Cornforth Images

Southern Elephant Seal

Elephant seals are large, oceangoing mammals in the genus Mirounga, in the earless seal Phocidae family. There are two species: the northern elephant seal (Mirounga angustirostris) and the southern elephant seal (Mirounga leonina). Both were hunted to the brink of extinction by the end of the nineteenth century, but numbers have since recovered. The northern elephant seal, somewhat smaller than its southern relative, ranges over the Pacific coast of the USA, Canada, and Mexico. The southern elephant seal is found in the southern hemisphere on islands such as South Georgia, Macquarie Island, and on the coasts of New Zealand, South Africa, and Argentina in the Peninsula ValdŽs, which is the fourth largest elephant seal colony in the world.
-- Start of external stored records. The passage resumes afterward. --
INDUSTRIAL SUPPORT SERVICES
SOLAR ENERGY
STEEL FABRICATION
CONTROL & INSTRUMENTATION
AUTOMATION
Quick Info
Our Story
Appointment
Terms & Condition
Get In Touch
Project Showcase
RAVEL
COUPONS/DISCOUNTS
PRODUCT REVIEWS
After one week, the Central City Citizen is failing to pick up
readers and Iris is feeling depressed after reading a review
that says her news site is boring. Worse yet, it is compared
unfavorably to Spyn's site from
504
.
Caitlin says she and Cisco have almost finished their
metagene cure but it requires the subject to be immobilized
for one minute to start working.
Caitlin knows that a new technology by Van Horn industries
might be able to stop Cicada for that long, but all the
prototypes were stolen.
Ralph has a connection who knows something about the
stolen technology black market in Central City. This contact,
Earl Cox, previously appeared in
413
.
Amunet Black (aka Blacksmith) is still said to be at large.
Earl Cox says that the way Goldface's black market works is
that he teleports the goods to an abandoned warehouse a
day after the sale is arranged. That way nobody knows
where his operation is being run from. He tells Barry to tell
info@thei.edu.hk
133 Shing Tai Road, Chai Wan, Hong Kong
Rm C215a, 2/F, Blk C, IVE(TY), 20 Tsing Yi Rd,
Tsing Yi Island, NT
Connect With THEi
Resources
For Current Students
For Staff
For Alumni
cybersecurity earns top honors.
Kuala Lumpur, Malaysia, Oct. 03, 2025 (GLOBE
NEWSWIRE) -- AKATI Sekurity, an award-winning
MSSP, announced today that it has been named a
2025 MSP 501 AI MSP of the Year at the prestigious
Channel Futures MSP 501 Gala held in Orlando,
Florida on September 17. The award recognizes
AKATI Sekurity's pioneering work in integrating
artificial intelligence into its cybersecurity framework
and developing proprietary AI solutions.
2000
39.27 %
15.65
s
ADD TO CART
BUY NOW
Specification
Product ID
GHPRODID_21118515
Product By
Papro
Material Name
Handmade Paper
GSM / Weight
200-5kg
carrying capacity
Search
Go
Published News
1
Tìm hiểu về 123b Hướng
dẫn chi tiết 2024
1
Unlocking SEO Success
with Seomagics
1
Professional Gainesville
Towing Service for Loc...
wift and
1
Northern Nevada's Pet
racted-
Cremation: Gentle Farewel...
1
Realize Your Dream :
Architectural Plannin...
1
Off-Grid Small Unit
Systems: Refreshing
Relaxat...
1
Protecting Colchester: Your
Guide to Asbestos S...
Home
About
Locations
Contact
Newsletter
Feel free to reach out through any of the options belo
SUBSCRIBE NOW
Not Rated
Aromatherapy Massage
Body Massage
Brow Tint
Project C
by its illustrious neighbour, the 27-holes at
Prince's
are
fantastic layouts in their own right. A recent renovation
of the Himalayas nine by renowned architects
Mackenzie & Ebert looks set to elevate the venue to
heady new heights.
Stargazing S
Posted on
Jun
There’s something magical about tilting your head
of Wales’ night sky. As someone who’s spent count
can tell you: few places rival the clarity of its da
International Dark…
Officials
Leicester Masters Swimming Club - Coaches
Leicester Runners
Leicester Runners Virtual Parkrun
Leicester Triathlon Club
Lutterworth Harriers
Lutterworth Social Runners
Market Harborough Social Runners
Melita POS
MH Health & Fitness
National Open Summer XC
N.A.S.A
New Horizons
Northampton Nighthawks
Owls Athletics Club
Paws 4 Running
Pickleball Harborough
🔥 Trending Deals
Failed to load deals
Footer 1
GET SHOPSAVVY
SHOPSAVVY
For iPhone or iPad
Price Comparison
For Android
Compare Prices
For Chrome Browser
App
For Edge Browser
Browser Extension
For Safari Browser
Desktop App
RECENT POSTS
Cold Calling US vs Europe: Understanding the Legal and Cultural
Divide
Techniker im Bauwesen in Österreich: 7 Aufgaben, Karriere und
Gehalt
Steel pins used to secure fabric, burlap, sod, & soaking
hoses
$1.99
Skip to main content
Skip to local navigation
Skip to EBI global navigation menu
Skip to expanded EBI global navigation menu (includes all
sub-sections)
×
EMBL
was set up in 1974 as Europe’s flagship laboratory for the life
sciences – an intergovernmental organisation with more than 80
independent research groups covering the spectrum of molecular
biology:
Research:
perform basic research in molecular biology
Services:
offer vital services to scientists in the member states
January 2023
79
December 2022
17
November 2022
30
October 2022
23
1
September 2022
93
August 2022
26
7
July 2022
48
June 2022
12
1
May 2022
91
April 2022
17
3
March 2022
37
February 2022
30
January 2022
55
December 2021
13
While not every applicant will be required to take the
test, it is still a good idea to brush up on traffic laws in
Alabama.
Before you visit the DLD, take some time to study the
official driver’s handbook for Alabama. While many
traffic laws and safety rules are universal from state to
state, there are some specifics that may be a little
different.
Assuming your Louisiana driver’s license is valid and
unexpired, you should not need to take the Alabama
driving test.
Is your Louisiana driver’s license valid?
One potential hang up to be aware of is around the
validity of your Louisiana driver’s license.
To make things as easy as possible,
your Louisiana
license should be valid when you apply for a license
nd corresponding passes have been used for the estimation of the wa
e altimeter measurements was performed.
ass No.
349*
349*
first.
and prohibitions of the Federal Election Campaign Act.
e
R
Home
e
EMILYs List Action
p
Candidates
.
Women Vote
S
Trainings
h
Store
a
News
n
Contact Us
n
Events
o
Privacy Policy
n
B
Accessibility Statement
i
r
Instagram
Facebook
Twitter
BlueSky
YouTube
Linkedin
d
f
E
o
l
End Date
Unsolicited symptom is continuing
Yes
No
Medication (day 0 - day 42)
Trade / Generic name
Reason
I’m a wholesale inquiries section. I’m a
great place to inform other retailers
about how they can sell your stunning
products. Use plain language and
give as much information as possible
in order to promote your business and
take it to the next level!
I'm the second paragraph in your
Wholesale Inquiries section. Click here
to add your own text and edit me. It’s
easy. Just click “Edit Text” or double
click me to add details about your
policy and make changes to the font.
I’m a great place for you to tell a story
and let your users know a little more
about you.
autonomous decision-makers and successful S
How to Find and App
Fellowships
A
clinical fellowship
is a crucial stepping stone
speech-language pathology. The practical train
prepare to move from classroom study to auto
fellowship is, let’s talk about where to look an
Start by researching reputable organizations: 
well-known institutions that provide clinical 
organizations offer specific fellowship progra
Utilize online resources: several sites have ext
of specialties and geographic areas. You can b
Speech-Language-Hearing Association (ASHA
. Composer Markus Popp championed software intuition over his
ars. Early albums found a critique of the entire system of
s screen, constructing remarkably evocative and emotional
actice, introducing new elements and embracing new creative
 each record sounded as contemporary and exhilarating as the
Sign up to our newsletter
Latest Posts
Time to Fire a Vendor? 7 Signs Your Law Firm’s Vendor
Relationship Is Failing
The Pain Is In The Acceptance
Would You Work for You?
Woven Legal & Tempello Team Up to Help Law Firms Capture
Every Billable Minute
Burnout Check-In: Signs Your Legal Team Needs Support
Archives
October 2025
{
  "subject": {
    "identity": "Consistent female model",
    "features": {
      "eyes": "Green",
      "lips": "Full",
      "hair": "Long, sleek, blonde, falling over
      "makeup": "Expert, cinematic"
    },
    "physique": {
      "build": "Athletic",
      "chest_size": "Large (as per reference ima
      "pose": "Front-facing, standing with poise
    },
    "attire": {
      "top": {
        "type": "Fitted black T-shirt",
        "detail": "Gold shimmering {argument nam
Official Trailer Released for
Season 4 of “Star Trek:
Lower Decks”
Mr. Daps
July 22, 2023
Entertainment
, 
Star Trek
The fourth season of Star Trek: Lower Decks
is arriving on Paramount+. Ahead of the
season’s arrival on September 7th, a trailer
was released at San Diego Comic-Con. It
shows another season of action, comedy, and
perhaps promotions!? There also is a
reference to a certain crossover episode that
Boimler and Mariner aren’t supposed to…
Elephant seals take their name from the large proboscis of the adult males (bulls) which resembles an elephant’s trunk. The bull’s proboscis is used in producing extraordinarily loud roaring noises, especially during the mating season. More importantly, the nose acts as a sort of rebreather, filled with cavities designed to reabsorb moisture from their exhalations. This is important during the mating season when the male seals rarely leave the beach to feed, and therefore must conserve body moisture, as they have no incoming source of water. Bulls of both the northern elephant seal and the southern elephant seal reach a length of 16ft (5m) and a weight of 6,000lbs (3,000kg), and are much larger than the cows, which typically measure about 10ft (3m) and 2,000lbs (900 kg).

Elephant seals spend up to 80% of their lives in the ocean. They can hold their breath for over 80 minutes, which is longer than any other non-cetacean (whale) mammal. Furthermore, elephant seals possess the ability to dive to 6,000ft (2,000m) beneath the ocean’s surface. The average depth of their dives is about (300-600m), typically for around 20 minutes for females and 60 minutes for males, as they search for their favorite foods, which are skates, rays, squid, octopuses, eels, and small sharks. Their stomachs also often contain gastroliths. While excellent swimmers, they are even more surprising on land, where they have a higher velocity than the average human when moving over sand dunes.The deepest recorded dive of an elephant seal is 5,217ft (1,581m) by a male in 1989-the deepest recorded dive by any air-breathing vertebrate.

The best location to photograph elephant seals in North America is the Pedras Blancas colony on the south end of the Big Sur Coastin California.